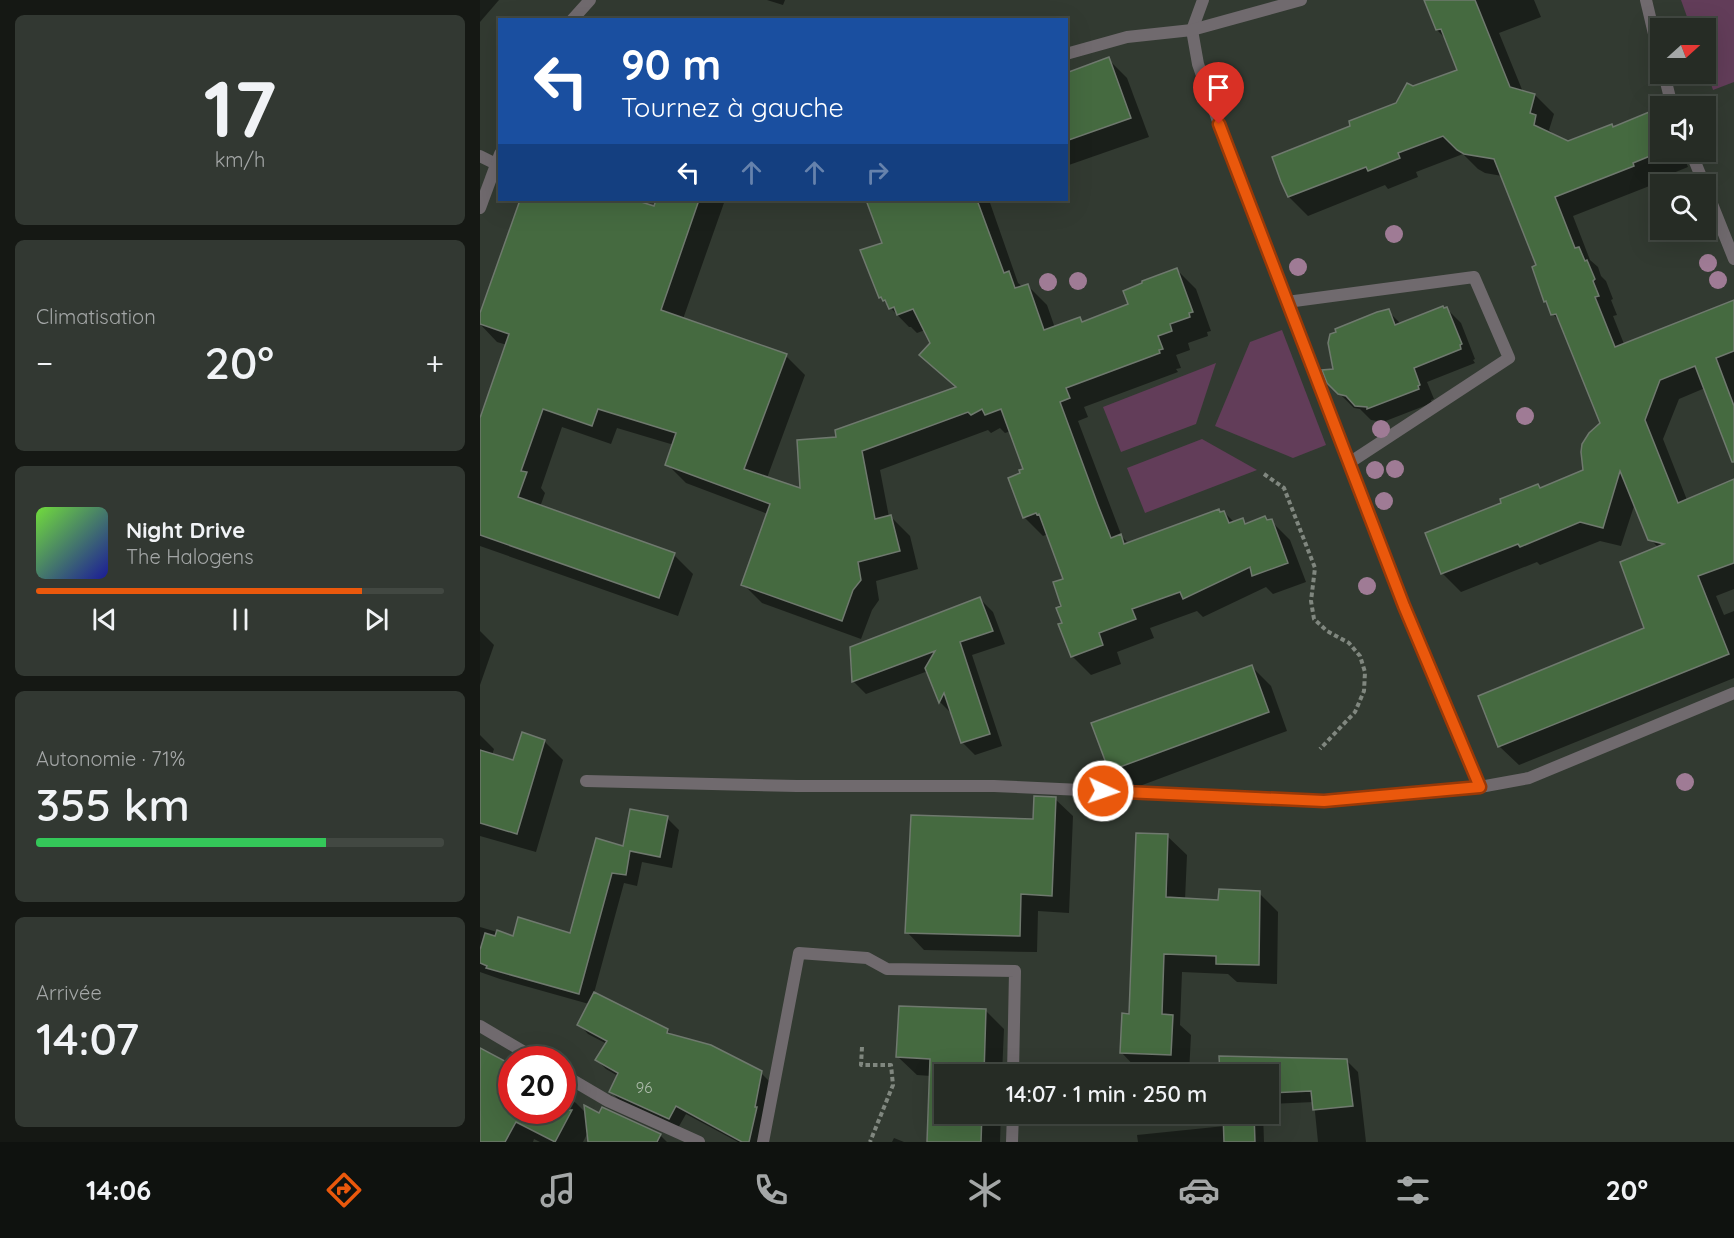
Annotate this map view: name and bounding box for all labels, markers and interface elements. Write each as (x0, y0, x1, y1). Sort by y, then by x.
north arrow (1650, 18, 1716, 84)
map controls (1650, 18, 1716, 240)
text: 90 m (621, 38, 721, 91)
icon: left (522, 42, 600, 120)
text: 17 (203, 59, 277, 157)
pin (1193, 62, 1244, 124)
icon: arrive (1202, 71, 1235, 104)
text: Tournez à gauche (621, 90, 844, 124)
button: sound (1650, 96, 1716, 162)
text: km/h (215, 147, 265, 172)
icon: left (672, 156, 705, 189)
icon: ahead (735, 156, 768, 189)
icon: ahead (798, 156, 831, 189)
icon: right (861, 156, 894, 189)
button: search (1650, 174, 1716, 240)
text: Climatisation (36, 304, 156, 329)
text: 20° (205, 334, 274, 390)
text: − (36, 342, 53, 383)
text: + (425, 342, 444, 383)
text: Night Drive (126, 516, 245, 544)
text: The Halogens (126, 544, 254, 569)
icon: previous (88, 603, 121, 636)
icon: pause (224, 603, 257, 636)
icon: next (360, 603, 393, 636)
text: Autonomie · 71% (36, 746, 185, 771)
position arrow (1071, 759, 1135, 823)
text: 355 km (36, 776, 190, 832)
text: Arrivée (36, 980, 102, 1005)
text: 14:07 (36, 1010, 139, 1066)
speed limit sign: 20 (498, 1046, 576, 1124)
house number: 96 (636, 1078, 652, 1097)
text: 14:07 · 1 min · 250 m (1006, 1080, 1207, 1108)
icon: directions (323, 1169, 365, 1211)
icon: music (537, 1169, 579, 1211)
icon: phone (750, 1169, 792, 1211)
icon: climate (964, 1169, 1006, 1211)
icon: car (1178, 1169, 1220, 1211)
icon: filters (1392, 1169, 1434, 1211)
text: 14:06 (86, 1173, 151, 1207)
text: 20° (1606, 1173, 1648, 1207)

• **REQUIREMENT**:
Each line above must be repeated exactly in the answer, with pictures omitted.

• **SOLUTION**:
Annotate this map view: name and bounding box for all labels, markers and interface elements. Write each as (x0, y0, x1, y1). Sort by y, then by x.
north arrow (1650, 18, 1716, 84)
map controls (1650, 18, 1716, 240)
text: 90 m (621, 38, 721, 91)
icon: left (522, 42, 600, 120)
text: 17 (203, 59, 277, 157)
pin (1193, 62, 1244, 124)
icon: arrive (1202, 71, 1235, 104)
text: Tournez à gauche (621, 90, 844, 124)
button: sound (1650, 96, 1716, 162)
text: km/h (215, 147, 265, 172)
icon: left (672, 156, 705, 189)
icon: ahead (735, 156, 768, 189)
icon: ahead (798, 156, 831, 189)
icon: right (861, 156, 894, 189)
button: search (1650, 174, 1716, 240)
text: Climatisation (36, 304, 156, 329)
text: 20° (205, 334, 274, 390)
text: − (36, 342, 53, 383)
text: + (425, 342, 444, 383)
text: Night Drive (126, 516, 245, 544)
text: The Halogens (126, 544, 254, 569)
icon: previous (88, 603, 121, 636)
icon: pause (224, 603, 257, 636)
icon: next (360, 603, 393, 636)
text: Autonomie · 71% (36, 746, 185, 771)
position arrow (1071, 759, 1135, 823)
text: 355 km (36, 776, 190, 832)
text: Arrivée (36, 980, 102, 1005)
text: 14:07 (36, 1010, 139, 1066)
speed limit sign: 20 (498, 1046, 576, 1124)
house number: 96 (636, 1078, 652, 1097)
text: 14:07 · 1 min · 250 m (1006, 1080, 1207, 1108)
icon: directions (323, 1169, 365, 1211)
icon: music (537, 1169, 579, 1211)
icon: phone (750, 1169, 792, 1211)
icon: climate (964, 1169, 1006, 1211)
icon: car (1178, 1169, 1220, 1211)
icon: filters (1392, 1169, 1434, 1211)
text: 14:06 (86, 1173, 151, 1207)
text: 20° (1606, 1173, 1648, 1207)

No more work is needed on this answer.